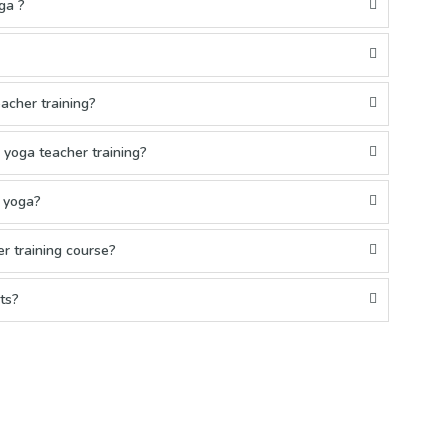
ga ?
acher training?
yoga teacher training?
g yoga?
r training course?
ts?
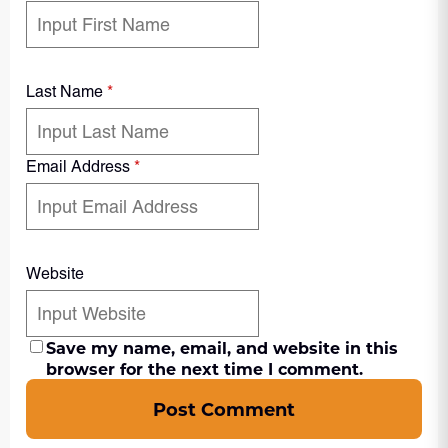
Last Name
*
Email Address
*
Website
Save my name, email, and website in this
browser for the next time I comment.
Post Comment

- TASK REQUIREMENTS -
Omit the images and transcribe all of the records above word for word.

- EXERCISE RESPONSE -
ga ?
acher training?
yoga teacher training?
g yoga?
r training course?
ts?
Last Name
*
Email Address
*
Website
Save my name, email, and website in this
browser for the next time I comment.
Post Comment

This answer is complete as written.